Out-Law News 3 min. read

Large businesses to be forced to publish tax strategy


Large businesses could be forced to publish their tax strategy, and to nominate a main board director to be held legally responsible for doing so, if proposals announced by the UK government become law.

The proposal to introduce a legislative requirement for the UK's largest businesses to publish their tax strategy is part of a package of proposals announced by the government in a consultation document. The proposals also include the introduction of a voluntary code of practice on taxation for large businesses and a regime for imposing 'special measures' on large businesses with a track record for persistent aggressive tax avoidance or failing to cooperate with HM Revenue & Customs (HMRC).

The package of measures is intended to apply only to businesses administered by HMRC’s Large Business Directorate with a turnover of more than £200 million and/or a relevant balance sheet total of more than £2 billion for the preceding financial year.

A named individual at executive board level would be responsible for owning and signing off the tax strategy. The proposals suggest that the individual concerned could be personally liable to a penalty if a strategy in the required form was not published. The requirement for a named individual is similar to the existing Senior Accounting Officer (SAO) regime, but it is intended that the tax strategy requirement would be kept separate from that regime.
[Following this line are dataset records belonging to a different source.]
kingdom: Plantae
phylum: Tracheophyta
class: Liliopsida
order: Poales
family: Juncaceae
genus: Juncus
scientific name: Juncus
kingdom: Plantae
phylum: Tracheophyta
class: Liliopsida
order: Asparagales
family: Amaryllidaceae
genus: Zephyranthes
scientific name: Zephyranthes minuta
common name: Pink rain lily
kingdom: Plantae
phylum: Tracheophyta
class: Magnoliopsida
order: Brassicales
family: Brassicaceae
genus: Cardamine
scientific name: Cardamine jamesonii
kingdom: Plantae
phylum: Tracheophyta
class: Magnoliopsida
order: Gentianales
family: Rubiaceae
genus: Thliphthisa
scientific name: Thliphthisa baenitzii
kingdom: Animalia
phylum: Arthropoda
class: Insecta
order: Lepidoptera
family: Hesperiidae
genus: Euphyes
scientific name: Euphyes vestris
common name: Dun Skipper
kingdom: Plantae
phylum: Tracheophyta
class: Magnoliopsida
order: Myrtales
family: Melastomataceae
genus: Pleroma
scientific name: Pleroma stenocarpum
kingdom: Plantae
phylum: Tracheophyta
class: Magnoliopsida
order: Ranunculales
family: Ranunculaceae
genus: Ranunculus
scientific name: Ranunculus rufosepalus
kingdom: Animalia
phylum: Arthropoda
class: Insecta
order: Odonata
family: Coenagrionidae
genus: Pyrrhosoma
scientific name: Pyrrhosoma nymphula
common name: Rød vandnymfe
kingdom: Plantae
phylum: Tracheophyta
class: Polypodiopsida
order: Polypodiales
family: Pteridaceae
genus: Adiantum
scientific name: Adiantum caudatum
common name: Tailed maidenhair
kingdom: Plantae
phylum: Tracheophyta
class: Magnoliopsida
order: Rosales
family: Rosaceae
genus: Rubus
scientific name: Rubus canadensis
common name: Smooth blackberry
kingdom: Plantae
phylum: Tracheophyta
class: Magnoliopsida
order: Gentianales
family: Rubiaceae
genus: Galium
Under the SAO regime certain large companies must appoint an individual to be their SAO and be responsible for ensuring that the company establishes and maintains appropriate tax accounting arrangements to allow tax liabilities to be calculated accurately. The SAO must give HMRC a certificate each financial year stating whether the company has appropriate tax accounting arrangements.

HMRC said that "Research shows that, with corporate tax contributions regularly in the spotlight, influence over a business’s tax behaviours is increasingly shifting away from the tax department and/or head of tax, towards the Chief Executive (CEO) and Board." It said "increased scrutiny of tax strategy by a business’s Board actively discourages aggressive tax planning".

Tax expert Jason Collins of Pinsent Masons, the law firm behind Out-law.com, said: “Forcing businesses to publicise their tax strategy will add to the compliance burdens for low risk businesses while probably not changing the behaviour of those at the top of the risk spectrum.”

The document states that if a business fails to publish the required information, a sanction will apply and this "could be modelled along the lines of the current HMRC SAO regime".

Under the SAO regime, the SAO is liable personally to a fixed penalty of £5000 if they fail to fulfil their duties.  Jason Collins said “directors will be concerned that this new regime is adding to their personal liabilities.”

The tax strategy would be published annually by reference to the period covered by the business’s annual report or accounts. For multinational groups, the tax strategy would relate to the activities of the group that "relate to or affect UK taxation".

It is proposed that the tax strategy should include an overview of internal governance and should set out the company’s approach to risk management, their attitude to their relationship with HMRC, their attitude to tax planning and "appetite for risk in tax planning" – setting out whether the company seeks to "work in accordance with the spirit – in addition to the letter of the law". The strategy would also need to set out whether the UK group has a target 'effective tax rate' (ETR), what this is, and what measures the business is taking to maintain or reach this target ETR.

Research by PWC published earlier this year showed that in 2014, half of all companies in the FTSE 100 disclosed information about the governance of their tax affairs, compared with 37 in 2013.

The consultative document says that the requirement to publicly communicate a tax strategy would be "separate to, and distinct from" the OECD’s country-by-country reporting model. Once country-by country reporting comes into force, multinationals will have to provide to tax authorities a breakdown of their activities and the tax paid in the jurisdictions where they operate. However, the information will only be provided to tax authorities and will not be publicly available. Legislation introduced by Finance Act 2015 enables regulations to be made to implement country-by country reporting in the UK. It is expected that it will come into force in 2016.

The consultation document states that "in line with the agreed OECD approach to country-by country reporting" the proposal for the publication of a company's strategy will not require publication of the taxes paid.

In a further measure, HMRC intends to introduce a voluntary code of practice on taxation for large business. The government intends this to be a "common set of principles to encourage all businesses to adopt the most positive tax compliance behaviours, and which businesses themselves can use to promote exemplary behaviours across their organisation.

The government asks those responding to the consultation whether the tax strategy should require businesses to say whether or not they have signed up to the code of conduct.

Jason Collins said: "The code of conduct is going to be voluntary – but it is not very voluntary if the strategy has to say whether you have signed it or not".